§ Activity
Go over the material below and report every line that contains the word "evenodd".
::: Provided data :::
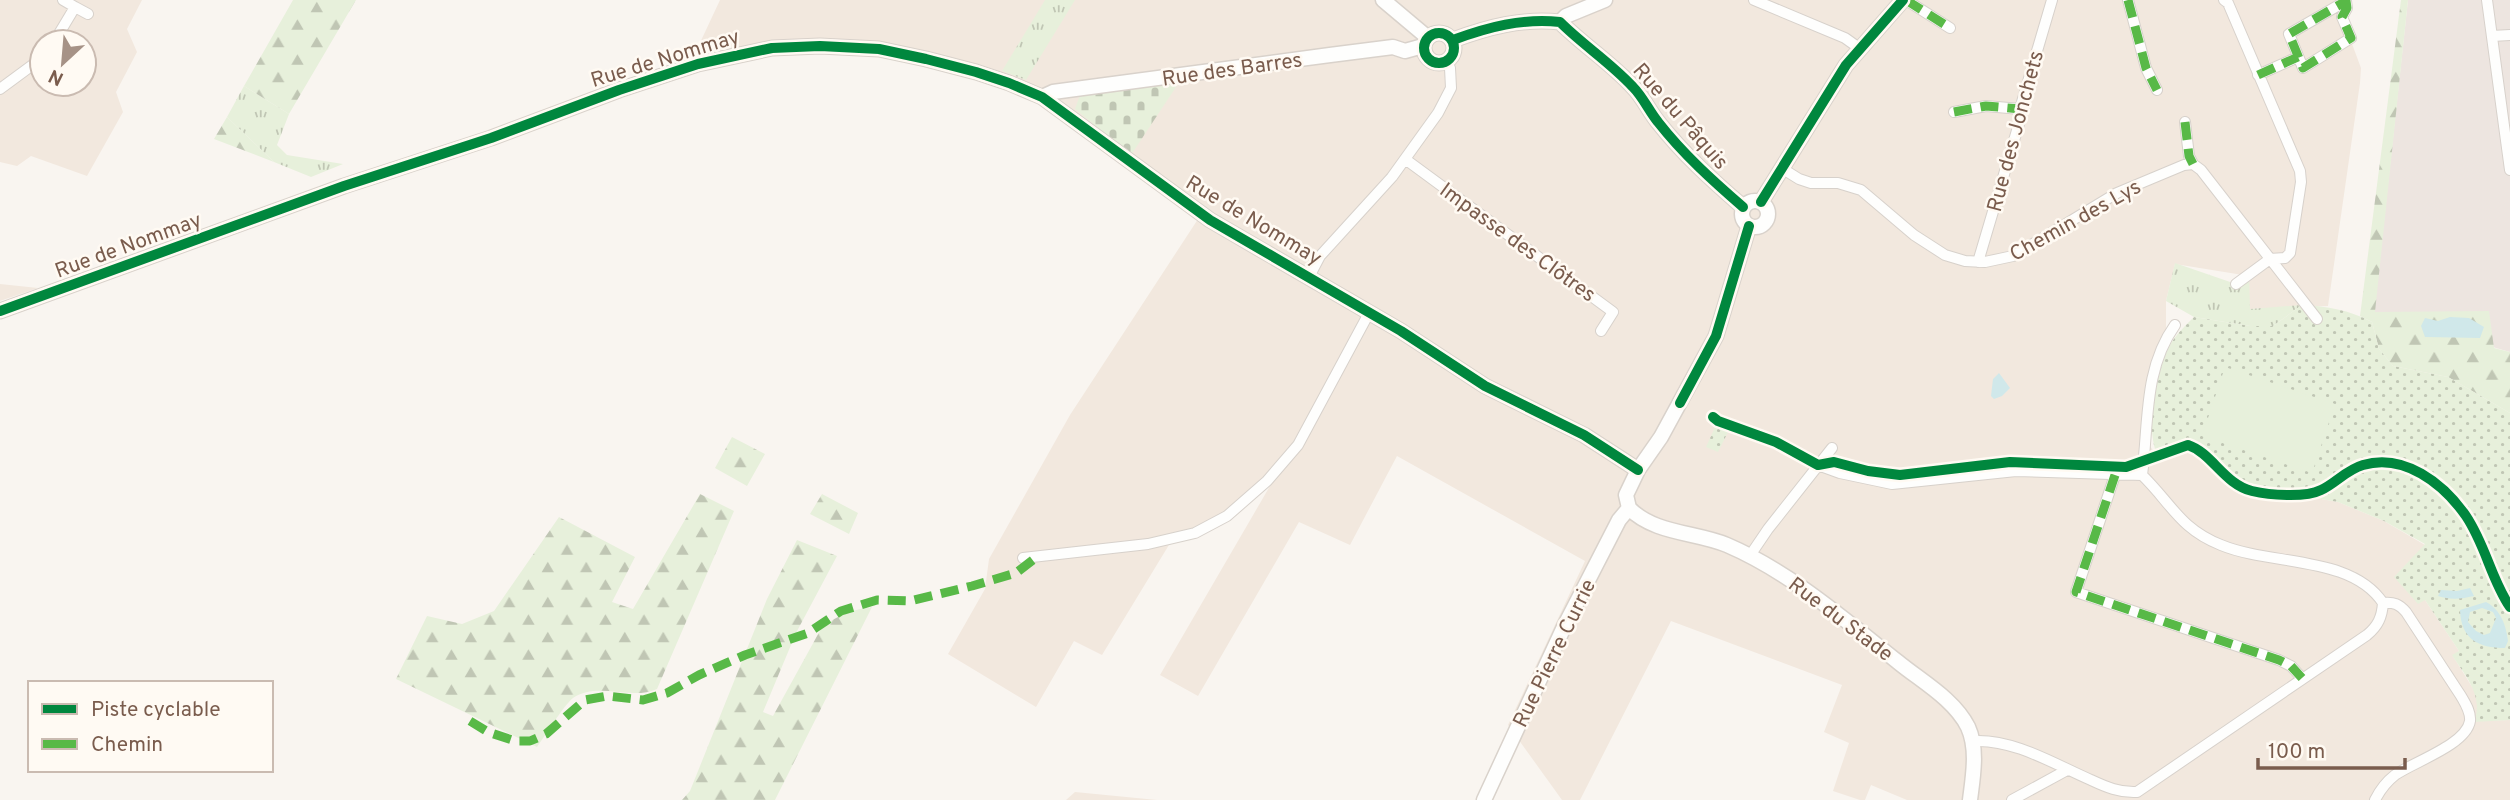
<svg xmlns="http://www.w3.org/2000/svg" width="2510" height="800" font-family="Overpass,sans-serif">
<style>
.residential{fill:#f2e8de;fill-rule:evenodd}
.industrial{fill:#ede5e0}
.grass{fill:url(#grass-tufts)}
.forest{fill:url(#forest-firs)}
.cemetery{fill:url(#cemetery-stones)}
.park{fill:url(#park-dots)}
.pitch{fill:#e7f0db}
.water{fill:#d0e8ea;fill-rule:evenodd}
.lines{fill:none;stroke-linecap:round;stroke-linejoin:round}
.street-casing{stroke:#d7d1cb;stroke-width:12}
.secondary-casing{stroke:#d9d2cb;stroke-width:17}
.street{stroke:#fefefd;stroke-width:10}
.secondary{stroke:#fefefd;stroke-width:14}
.quiet{stroke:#58b947;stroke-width:9;stroke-dasharray:18 9;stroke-linecap:butt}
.cycleway-casing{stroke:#fffaf3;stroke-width:15}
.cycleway{stroke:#00873e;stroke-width:10}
.labels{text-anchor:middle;stroke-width:5;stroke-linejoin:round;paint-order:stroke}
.street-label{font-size:21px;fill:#7a5c4d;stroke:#fffaf3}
</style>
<defs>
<pattern id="grass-tufts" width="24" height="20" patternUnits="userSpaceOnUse" patternTransform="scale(1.75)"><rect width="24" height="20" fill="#e7f0db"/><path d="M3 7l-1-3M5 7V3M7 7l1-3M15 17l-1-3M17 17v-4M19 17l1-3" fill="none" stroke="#c0c6b4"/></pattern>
<pattern id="forest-firs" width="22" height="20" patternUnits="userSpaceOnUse" patternTransform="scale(1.75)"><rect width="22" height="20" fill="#e7f0db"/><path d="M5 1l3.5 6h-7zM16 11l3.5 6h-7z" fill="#c0c6b4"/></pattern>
<pattern id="cemetery-stones" width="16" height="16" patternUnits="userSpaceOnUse" patternTransform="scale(1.75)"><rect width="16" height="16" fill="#e7f0db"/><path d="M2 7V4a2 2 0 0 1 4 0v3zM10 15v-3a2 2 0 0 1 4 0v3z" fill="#c0c6b4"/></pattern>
<pattern id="park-dots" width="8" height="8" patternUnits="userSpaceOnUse" patternTransform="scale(1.75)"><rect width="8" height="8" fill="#e7f0db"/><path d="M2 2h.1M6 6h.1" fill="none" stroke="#c0c6b4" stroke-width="1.8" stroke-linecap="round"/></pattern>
</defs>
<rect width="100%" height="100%" fill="#f9f5f0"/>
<!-- residential -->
<path class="residential" d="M0,0H142L127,29L137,52L116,92L123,112L87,176L31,156L17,166L0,162ZM42,42H84V84H42Z
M720,0H2349L2342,17L2361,68L2360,83L2328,306L2249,309V276L2175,264L2166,301V329L2151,367L2144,438L2161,461L2196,441L2211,460L2253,487L2338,502L2384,521L2425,545V600L2459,651L2453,656L2477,695L2478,711L2474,721L2510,720V800H1907L1871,785L1865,800H1860L1833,791L1849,743L1824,732L1842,685L1671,621L1580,800H1562L1508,725L1585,561L1397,456L1350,545L1299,522L1198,696L1160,675L1277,474L1242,501L1207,523L1175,535L1102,655L1074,641L1036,707L948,654L985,589L989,559L1070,415L1202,213L1002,78L860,46L691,62Z
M0,284L38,288L0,301Z
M1075,792L1157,800H1066Z"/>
<!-- industrial -->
<path class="industrial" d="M2408,0H2510V352L2374,313Z"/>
<!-- grass -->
<path class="grass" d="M1045,0H1075L1026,80L1002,71Z
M244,86L289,114L277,145L287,155L343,164L311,177L274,162L227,117Z
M2175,263L2236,284L2249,276L2250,309L2302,305L2273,326H2250L2194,317L2166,301Z"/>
<!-- forest -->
<path class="forest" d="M293,0H356L289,114L244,86Z
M2401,0H2408L2375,312L2489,311L2494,348L2510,352V413L2448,377L2393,366L2379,349L2372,322L2360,316Z
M227,117L274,162L214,139Z
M732,437L765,454L747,486L715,468Z
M700,494L734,511L657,689C631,701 598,681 573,698C564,705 545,736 537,747L396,679L427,616L462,624L494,611L559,517L635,557L612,602L633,609Z
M822,494L858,513L849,534L810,514Z
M797,540L837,556L796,633L763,712L773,716L822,627C837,616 853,609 872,607L775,800H682L690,791L767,599Z"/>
<!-- cemetery -->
<path class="cemetery" d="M1180,81L1131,155L1075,109L1080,95Z"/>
<!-- park -->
<path class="park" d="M2302,305C2327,306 2349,310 2372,322L2379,349L2393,366L2448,377L2510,413V720L2474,722C2484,696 2466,677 2452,655L2459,651L2425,600L2418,604L2394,577L2425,544L2384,521L2338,502L2253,487L2211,460L2196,441L2161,462C2143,436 2155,378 2167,351C2173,337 2184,327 2194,317L2250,326H2273Z
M1716,425L1729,430L1718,452L1706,447Z"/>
<!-- pitch -->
<path class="pitch" d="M2225,367L2335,404L2312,473L2202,436Z"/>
<!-- water -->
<path class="water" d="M2450,317L2469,318L2484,327L2480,338L2425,337L2421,326L2425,318L2438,321Z
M1999,373L2010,388L2002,396L1994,399L1991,396L1993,379Z
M2470,588L2474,596C2461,599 2451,600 2438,596L2441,590L2457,591Z
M2486,602C2501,610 2506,625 2508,641L2505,648C2478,648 2461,639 2460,610ZM2482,608L2493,612L2496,618L2490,633L2484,635L2476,631L2468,622L2470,612Z"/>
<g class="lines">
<!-- street casing -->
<g class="street-casing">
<path id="street" d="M1754,0L1845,38L1859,48
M1906,0L1950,28
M2128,0L2146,68L2157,90
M2224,0L2228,3L2300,171L2301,182L2290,253L2285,258L2270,259L2236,284
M2487,0L2510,170
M2346,1L2347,8L2342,17L2351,38L2303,68L2289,34Z
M75,7L88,14
M2492,36L2510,35
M54,42L75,7L63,0
M2258,75L2298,57
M0,89L42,58
M1954,112L1986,106L2020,109
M2185,122L2189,156L2193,164
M1405,159L1613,312L1601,331
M1783,169L1799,179L1811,183H1838L1861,190L1914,235L1945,255L1965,261L1985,262L2013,256L2117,193L2184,165L2193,164L2201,170L2317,319
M1978,262L2021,117L2020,109L2052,0
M1309,277L1320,256L1392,177L1438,113L1451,88L1450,68L1446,62
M1818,465L1840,473L1892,484L2016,471L2142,475
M2115,475L2076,592L2279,660L2291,666L2302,678
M2142,475C2171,503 2180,529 2221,545C2272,566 2351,555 2383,603
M2142,475C2149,424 2143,370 2175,325
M1749,557L1768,529L1832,448
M1023,558L1148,544L1195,533L1227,516L1267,481L1298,445L1369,313
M1974,741C2014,739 2054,764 2091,780C2106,787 2120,793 2137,792L2367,635C2378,626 2382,617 2383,603
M2012,800L2067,770
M2375,800C2380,790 2386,782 2395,775C2413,762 2466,745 2470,721C2471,712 2465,703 2461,696L2406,612C2399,604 2394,602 2383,603"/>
</g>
<!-- secondary casing -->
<g class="secondary-casing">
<path id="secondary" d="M1383,0L1427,37
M1560,22C1583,45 1611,63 1633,87C1643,97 1649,111 1658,122C1683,154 1713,181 1743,207
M1560,22L1566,16L1605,0
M1424 48a15 15 0 1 1 30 0a15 15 0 1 1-30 0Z
M1453,40C1488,27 1522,18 1560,22
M1042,97L1053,92L1330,55L1393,47L1405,51L1423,46
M1742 214a13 13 0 1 1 26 0a13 13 0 1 1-26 0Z
M1761,202L1846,65L1903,0
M0,311L344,186L491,138L619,90L698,64L772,48L820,46L879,49L926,59L976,72L1009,83L1042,97L1210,220L1401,331L1485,386L1584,435L1638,470
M1629,508C1654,534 1696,532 1727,545C1790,572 1845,620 1898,662C1921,681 1954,699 1968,727C1978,749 1973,776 1970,800
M1629,508L1626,495L1638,470L1661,437L1716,336L1749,226
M1484,800L1564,627L1619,520L1629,508"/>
</g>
<!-- street -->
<use href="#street" class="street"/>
<!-- secondary -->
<use href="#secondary" class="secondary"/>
<!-- quiet -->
<path class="quiet" d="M1906,0L1950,28
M2128,0L2146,68L2157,90
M2346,1L2347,8L2342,17L2351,38L2303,68L2289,34Z
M2258,75L2298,57
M1954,112L1986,106L2020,109
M2185,122L2189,156L2193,164
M2115,475L2076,592L2279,660L2291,666L2302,678
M470,721L488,732L515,741H530L546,734L585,700L607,696L643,700L667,693L699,675L745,655L808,633L841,611L877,600L910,601L972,586L1016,573L1038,556"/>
<!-- cycleway casing -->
<g class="cycleway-casing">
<path id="cycleway" d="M1424 48a15 15 0 1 1 30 0a15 15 0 1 1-30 0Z
M1453,40C1488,27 1522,18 1560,22C1583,45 1611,63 1633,87C1643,97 1649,111 1658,122C1683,154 1713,181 1743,207
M1761,202L1846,65L1903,0
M0,311L344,186L491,138L619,90L698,64L772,48L820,46L879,49L926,59L976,72L1009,83L1042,97L1210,220L1401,331L1485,386L1584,435L1638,470
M1680,403L1716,336L1749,226
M1713,417L1718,421L1776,442L1818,465L1834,462L1868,471L1900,475L2010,462L2126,467L2188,445C2212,453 2224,484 2252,491C2269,495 2305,498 2321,490C2336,483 2346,470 2363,465C2404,453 2443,483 2466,516C2486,546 2491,579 2510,607"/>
</g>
<!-- cycleway -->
<use href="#cycleway" class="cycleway"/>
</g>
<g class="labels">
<!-- street labels -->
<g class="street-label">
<text transform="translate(665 58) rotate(-17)" y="7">Rue de Nommay</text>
<text transform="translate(1232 69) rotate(-8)" y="7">Rue des Barres</text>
<text transform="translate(1681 116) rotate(49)" y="7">Rue du Pâquis</text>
<text transform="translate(2015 131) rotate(-75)" y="7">Rue des Jonchets</text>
<text transform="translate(1254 220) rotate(31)" y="7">Rue de Nommay</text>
<text transform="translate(2075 220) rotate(-29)" y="7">Chemin des Lys</text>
<text transform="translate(1518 242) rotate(36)" y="7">Impasse des Clôtres</text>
<text transform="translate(128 245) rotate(-20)" y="7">Rue de Nommay</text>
<text transform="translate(1841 619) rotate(37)" y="7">Rue du Stade</text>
<text transform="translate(1554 653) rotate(-64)" y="7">Rue Pierre Currie</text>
</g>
</g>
<!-- legend -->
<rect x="28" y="681" width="245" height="91" fill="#fffaf3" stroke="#cabbb1" stroke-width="2"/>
<rect x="42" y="704" width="35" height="10" fill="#00873e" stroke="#cabbb1" stroke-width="2"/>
<text x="91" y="716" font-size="21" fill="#7a5c4d">Piste cyclable</text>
<rect x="42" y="739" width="35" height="10" fill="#58b947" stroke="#cabbb1" stroke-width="2"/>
<text x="91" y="751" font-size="21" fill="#7a5c4d">Chemin</text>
<!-- north arrow -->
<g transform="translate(63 63) rotate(206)"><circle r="33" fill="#fffaf3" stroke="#cabbb1" stroke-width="2"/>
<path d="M0-5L12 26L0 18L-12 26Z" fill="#a69286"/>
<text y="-10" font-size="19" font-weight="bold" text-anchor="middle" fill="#7a5c4d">N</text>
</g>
<!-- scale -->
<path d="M2258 758v10h147v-10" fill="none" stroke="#7a5c4d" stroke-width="3.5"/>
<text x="2268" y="758" font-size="21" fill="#7a5c4d" stroke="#fffaf3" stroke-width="5" paint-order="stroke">100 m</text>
</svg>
:::
§ Response to this exercise
.residential{fill:#f2e8de;fill-rule:evenodd}
.water{fill:#d0e8ea;fill-rule:evenodd}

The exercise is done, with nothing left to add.